NCHE expects MMU every after two years, to forward audit reports, benchmark and ensure that the university runs in perpetuity. NCHE director for quality assurance Dr Pamela Tihibikirra said an institution is granted a charter if it fulfills conditions such as having essential physical infrastructure, administrative and technical services, administrative block, lecture rooms, seminar halls, special purpose rooms, library, laboratories, staff houses, among others as per the council’s check list for capacity indicators.

This is in addition to qualified academic and administrative staff, bylaws and regulations approved by the governing council of the institution, programmes, curricula, student assessment procedures, examination regulations for initial and future programmes approved that are ratified by NCHE. Tihibikirra said MMU be willing to be inspected and visited whenever the council feels it is necessary after it has obtained a charter.

MMU vice chancellor Prof John M Kasenene pledged to fulfill the conditions of the charter saying this is another step towards improving academic services at all higher education levels.

“Without a charter, it became demotivating to the university and our antagonists made it a regular downgrading tool for the highly ranked MMU. So, the university and management had to apply for a charter status as a strategy to among others attract more students especially at post-graduate level,” Kasenene said.

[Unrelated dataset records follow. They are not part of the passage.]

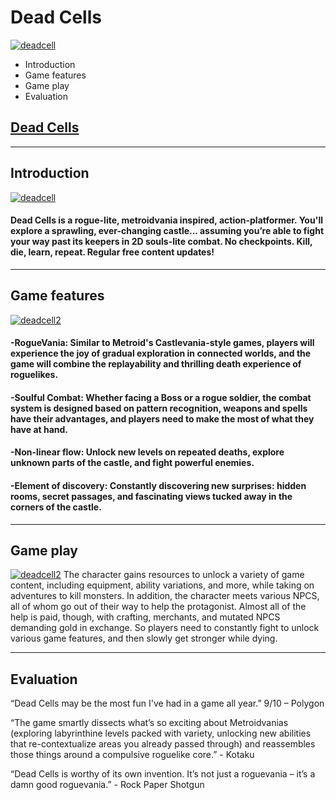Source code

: # Dead Cells
[![](.//img/01.png 'deadcell')](https://cdn.cloudflare.steamstatic.com/steam/apps/588650/header.jpg?t=1678188017)
- Introduction
- Game features
- Game play
- Evaluation


## [Dead Cells](https://store.steampowered.com/app/588650/Dead_Cells/)


---

## Introduction
[![](.//img/01.png 'deadcell')](https://cdn.cloudflare.steamstatic.com/steam/apps/588650/extras/store-3-wall-jump.gif?t=1678188017)

#### Dead Cells is a rogue-lite, metroidvania inspired, action-platformer. You'll explore a sprawling, ever-changing castle... assuming you’re able to fight your way past its keepers in 2D souls-lite combat. No checkpoints. Kill, die, learn, repeat. Regular free content updates!
---

## Game features
[![](.//img/01.png 'deadcell2')](https://cdn.cloudflare.steamstatic.com/steam/apps/588650/extras/store-1-group-kill.gif?t=1678188017)

#### -RogueVania: Similar to Metroid's Castlevania-style games, players will experience the joy of gradual exploration in connected worlds, and the game will combine the replayability and thrilling death experience of roguelikes.

#### -Soulful Combat: Whether facing a Boss or a rogue soldier, the combat system is designed based on pattern recognition, weapons and spells have their advantages, and players need to make the most of what they have at hand.

#### -Non-linear flow: Unlock new levels on repeated deaths, explore unknown parts of the castle, and fight powerful enemies.

#### -Element of discovery: Constantly discovering new surprises: hidden rooms, secret passages, and fascinating views tucked away in the corners of the castle.
---

## Game play
[![](.//img/01.png 'deadcell2')](https://cdn.cloudflare.steamstatic.com/steam/apps/588650/extras/store-2-panchaku.gif?t=1678188017)
The character gains resources to unlock a variety of game content, including equipment, ability variations, and more, while taking on adventures to kill monsters. In addition, the character meets various NPCS, all of whom go out of their way to help the protagonist.
Almost all of the help is paid, though, with crafting, merchants, and mutated NPCS demanding gold in exchange. So players need to constantly fight to unlock various game features, and then slowly get stronger while dying.

---

## Evaluation
“Dead Cells may be the most fun I've had in a game all year.”
9/10 – Polygon

“The game smartly dissects what’s so exciting about Metroidvanias (exploring labyrinthine levels packed with variety, unlocking new abilities that re-contextualize areas you already passed through) and reassembles those things around a compulsive roguelike core.” - Kotaku

“Dead Cells is worthy of its own invention. It’s not just a roguevania – it’s a damn good roguevania.” - Rock Paper Shotgun
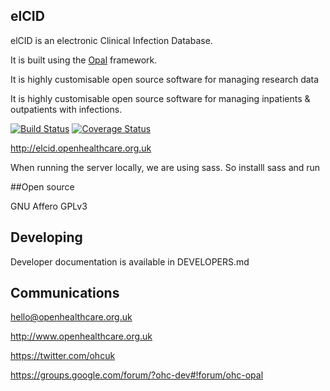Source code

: ## elCID

elCID is an electronic Clinical Infection Database.

It is built using the [Opal](https://github.com/openhealthcare/opal) framework.

It is highly customisable open source software for managing research data


It is highly customisable open source software for managing inpatients & outpatients with infections.

[![Build
Status](https://travis-ci.org/openhealthcare/elcid-rfh.png)](https://travis-ci.org/openhealthcare/elcid-rfh)
[![Coverage Status](https://coveralls.io/repos/github/openhealthcare/elcid/badge.svg?branch=v0.2.4)](https://coveralls.io/github/openhealthcare/elcid?branch=v0.2.4)

http://elcid.openhealthcare.org.uk

When running the server locally, we are using sass. So installl sass and run
<!-- sass --watch csv_schema/static/css/styles.scss:csv_schema/static/css/styles.css -->


##Open source

GNU Affero GPLv3

## Developing

Developer documentation is available in DEVELOPERS.md

## Communications

hello@openhealthcare.org.uk

http://www.openhealthcare.org.uk

https://twitter.com/ohcuk

https://groups.google.com/forum/?ohc-dev#!forum/ohc-opal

He added that being chartered also aimed at forming a firm foundation for government to take over the university as directed by President Museveni on January 8, 2018. He explained that government will this financial year start with remunerating salaries of the university staff before extending to improvement of infrastructure in the next phase and eventually a complete takeover after one year.

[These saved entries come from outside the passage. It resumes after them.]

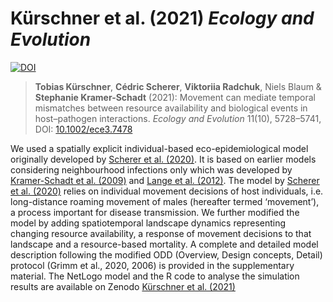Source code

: 
# Kürschner et al. (2021) *Ecology and Evolution*
[![DOI](https://zenodo.org/badge/177115379.svg)](https://zenodo.org/badge/latestdoi/177115379)  

> **Tobias Kürschner**, **Cédric Scherer**, **Viktoriia Radchuk**, Niels Blaum & **Stephanie Kramer-Schadt** (2021):
Movement can mediate temporal mismatches between resource availability and biological events in host–pathogen interactions. *Ecology and Evolution* 11(10), 5728–5741, DOI: [10.1002/ece3.7478](https://doi.org/10.1002/ece3.7478)

We used a spatially explicit individual-based eco-epidemiological model originally developed by [Scherer et al. (2020)](https://doi.org/10.1111/oik.07002). It is based on earlier models considering neighbourhood infections only which was developed by [Kramer-Schadt et al. (2009)](https://doi.org/10.1111/j.1600-0706.2008.16582.x) and [Lange et al. (2012)](https://doi.org/10.1186/1297-9716-43-37). The model by [Scherer et al. (2020)](https://doi.org/10.1111/oik.07002) relies on individual movement decisions of host individuals, i.e. long-distance roaming movement of males (hereafter termed ‘movement’), a process important for disease transmission. We further modified the model by adding spatiotemporal landscape dynamics representing changing resource availability, a response of movement decisions to that landscape and a resource-based mortality. A complete and detailed model description following the modified ODD (Overview, Design concepts, Detail) protocol (Grimm et al., 2020, 2006) is provided in the supplementary material. The NetLogo model and the R code to analyse the simulation results are available on Zenodo [Kürschner et al. (2021)](https://doi.org/10.5281/zenodo.4593791)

According to Kasenene, it took the university one year to accomplish the whole process of charter preparation, application, defense, inspection, vetting and approval by NCHE and eventual submission to government.

The president assented to the MMU acquisition of a charter and endorsed it on December 20, 2018 and later gazetted on March 29, 2018. MMU’s charter status brings the total number of private chartered universities to nine.

Others are; Ndejje, Bugema, Nkumba, Bishop Stuart, Kampala University, Uganda Martyrs University, Uganda Christian University and Kampala International University. This leaves more 32 private universities established between 2001 and 2016 still operating with provisional licenses.

Section 97 (3) of the Universities and Other Tertiary Institutions Act (UOTIA) states that “a provisional license shall be valid for at least three years from the date of publication in the gazette, within which the NCHE shall be monitoring the university to establish its viability for accreditation.”

This means that a provisional license being temporary in nature should not run indefinitely and NCHE can exercise its discretion under section 99 (2) of the same Act and section 5 (g) to instruct any private university to take necessary action.

NCHE head of university affairs Dr Pius Achanga said efforts are being made to engage universities with provisional licenses in August this year.

“We have put in a budget proposal to hold like a workshop for the affected universities to let them understand the implications of the law and benefits of having a charter. We want to have a formal discussion with them so that they do things the right way,” Achanga said.